Problem statement —
Pull out every line in the rows below that contains the string "center", matching case exactly.
--- start Records for the task ---
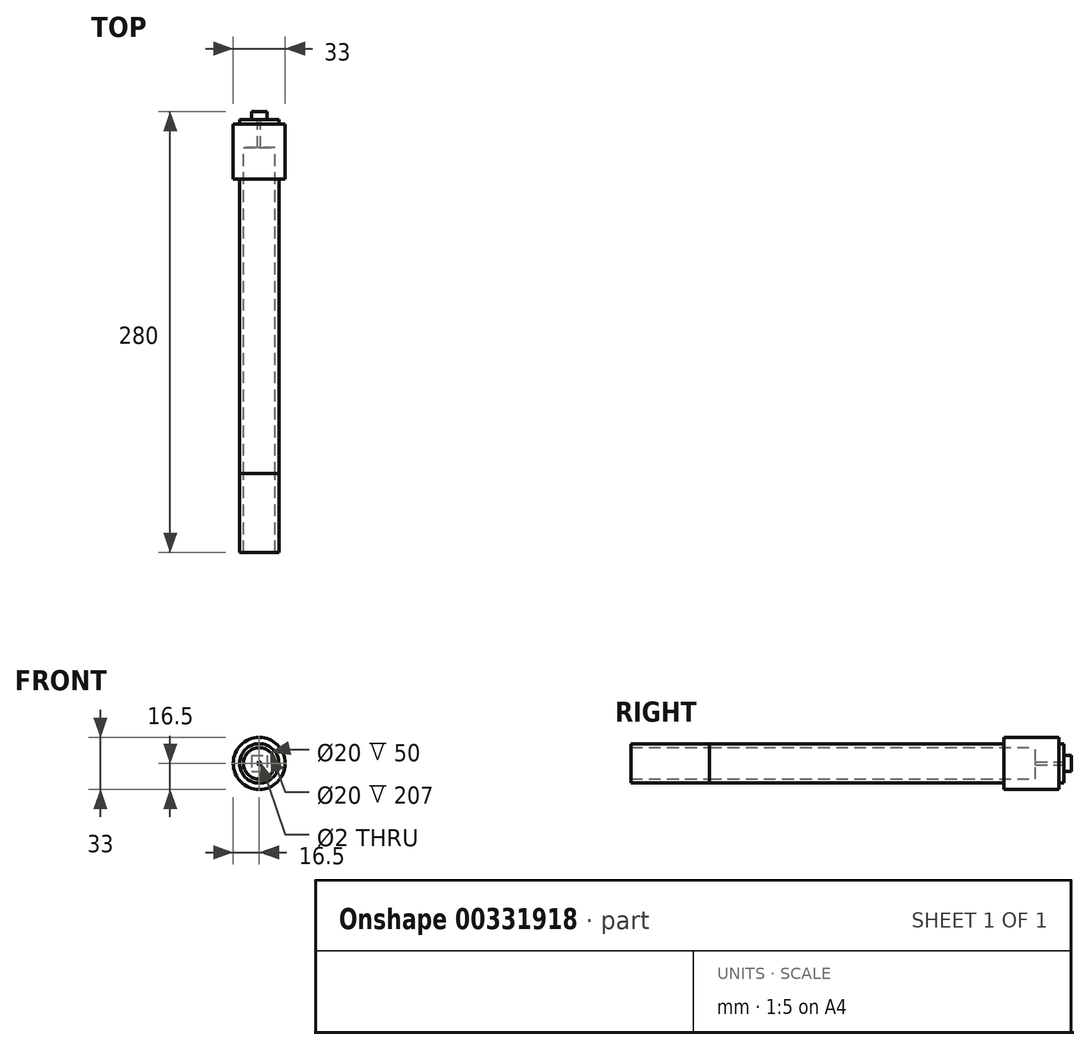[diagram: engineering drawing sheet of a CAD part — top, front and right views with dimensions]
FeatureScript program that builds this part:
annotation { "Feature Type Name" : "Feature", "Feature Type Description" : "" }
export const myFeature = defineFeature(function(context is Context, id is Id, definition is map)
    precondition{}
    {
        {
            var Q0;
            Q0=qCreatedBy(makeId("Front.planeOp"),FACE);
            var sketch = newSketch(context, id + "F0", { "sketchPlane" : qUnion([Q0])});
            skCircle(sketch, "E0", {"center": v(0, 0) * mm, "radius": 12.5 * mm});
            skCircle(sketch, "E1.0", {"center": v(0, 0) * mm, "radius": 10 * mm});
            skSolve(sketch);
        }
        {
            var Q0;
            Q0 = qSketchRegion(id + "F0", true);
            extrude(context, id + "F1", {"entities" : qUnion([Q0]), "depth" : 222 * mm});
        }
        {
            var Q0;
            Q0=makeQuery(id+"F1.opExtrude","CAP_FACE",FACE,{"disambiguationData":[OSD([sQuery(id+"F0.wireOp",EDGE,"E0"),sQuery(id+"F0.wireOp",EDGE,"E1.0")])],"isStart":false});
            extrude(context, id + "F2", {"entities" : qUnion([Q0]), "depth" : 50 * mm});
        }
        {
            var Q0;
            Q0=qCreatedBy(makeId("Front.planeOp"),FACE);
            var sketch = newSketch(context, id + "F3", { "sketchPlane" : qUnion([Q0])});
            skCircle(sketch, "E2.0", {"center": v(0, 0) * mm, "radius": 12.5 * mm});
            skCircle(sketch, "E3.0", {"center": v(0, 0) * mm, "radius": 16.5 * mm});
            skSolve(sketch);
        }
        {
            var Q0;
            Q0 = qSketchRegion(id + "F3", true);
            extrude(context, id + "F4", {"entities" : qUnion([Q0]), "depth" : 35 * mm});
        }
        {
            var Q0;
            Q0=qCreatedBy(makeId("Front.planeOp"),FACE);
            var sketch = newSketch(context, id + "F5", { "sketchPlane" : qUnion([Q0])});
            skCircle(sketch, "E4.0", {"center": v(0, 0) * mm, "radius": 10 * mm});
            skSolve(sketch);
        }
        {
            var Q0;
            Q0 = qSketchRegion(id + "F5", true);
            extrude(context, id + "F6", {"entities" : qUnion([Q0]), "depth" : 15 * mm});
        }
        {
            var Q0;
            Q0=makeQuery(id+"F6.opExtrude","CAP_FACE",FACE,{"disambiguationData":[OSD([sQuery(id+"F5.wireOp",EDGE,"E4.0")])],"isStart":true});
            var sketch = newSketch(context, id + "F7", { "sketchPlane" : qUnion([Q0])});
            skCircle(sketch, "E5", {"center": v(0, 0) * mm, "radius": 12.5 * mm});
            skSolve(sketch);
        }
        {
            var Q0;
            Q0 = qSketchRegion(id + "F7", true);
            extrude(context, id + "F8", {"entities" : qUnion([Q0]), "operationType" : NewBodyOperationType.ADD, "depth" : 3 * mm});
        }
        {
            var Q0;
            Q0=makeQuery(id+"F8.opExtrude","CAP_FACE",FACE,{"disambiguationData":[OSD([sQuery(id+"F7.wireOp",EDGE,"E5")])],"isStart":false});
            var sketch = newSketch(context, id + "F9", { "sketchPlane" : qUnion([Q0])});
            skLineSegment(sketch, "E6.bottom", {"start": v(5, 5) * mm, "end": v(-5, 5) * mm});
            skLineSegment(sketch, "E6.top", {"start": v(5, -5) * mm, "end": v(-5, -5) * mm});
            skLineSegment(sketch, "E6.left", {"start": v(5, 5) * mm, "end": v(5, -5) * mm});
            skLineSegment(sketch, "E6.right", {"start": v(-5, 5) * mm, "end": v(-5, -5) * mm});
            skPoint(sketch, "E6.middle", {"position": v(0, 0) * mm});
            skSolve(sketch);
        }
        {
            var Q0;
            Q0 = qSketchRegion(id + "F9", true);
            extrude(context, id + "F10", {"entities" : qUnion([Q0]), "operationType" : NewBodyOperationType.ADD, "depth" : 5 * mm});
        }
        {
            var Q0;
            Q0=makeQuery(id+"F10.opExtrude","CAP_FACE",FACE,{"disambiguationData":[OSD([sQuery(id+"F9.wireOp",EDGE,"E6.bottom"),sQuery(id+"F9.wireOp",EDGE,"E6.top"),sQuery(id+"F9.wireOp",EDGE,"E6.left"),sQuery(id+"F9.wireOp",EDGE,"E6.right")])],"isStart":false});
            var sketch = newSketch(context, id + "F11", { "sketchPlane" : qUnion([Q0])});
            skCircle(sketch, "E7", {"center": v(0, 0) * mm, "radius": 1 * mm});
            skSolve(sketch);
        }
        {
            var Q0;
            Q0 = qSketchRegion(id + "F11", true);
            extrude(context, id + "F12", {"entities" : qUnion([Q0]), "operationType" : NewBodyOperationType.REMOVE, "oppositeDirection" : true, "depth" : 25 * mm});
        }
    });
--- end Records for the task ---
Reply to the exercise —
            skCircle(sketch, "E0", {"center": v(0, 0) * mm, "radius": 12.5 * mm});
            skCircle(sketch, "E1.0", {"center": v(0, 0) * mm, "radius": 10 * mm});
            skCircle(sketch, "E2.0", {"center": v(0, 0) * mm, "radius": 12.5 * mm});
            skCircle(sketch, "E3.0", {"center": v(0, 0) * mm, "radius": 16.5 * mm});
            skCircle(sketch, "E4.0", {"center": v(0, 0) * mm, "radius": 10 * mm});
            skCircle(sketch, "E5", {"center": v(0, 0) * mm, "radius": 12.5 * mm});
            skCircle(sketch, "E7", {"center": v(0, 0) * mm, "radius": 1 * mm});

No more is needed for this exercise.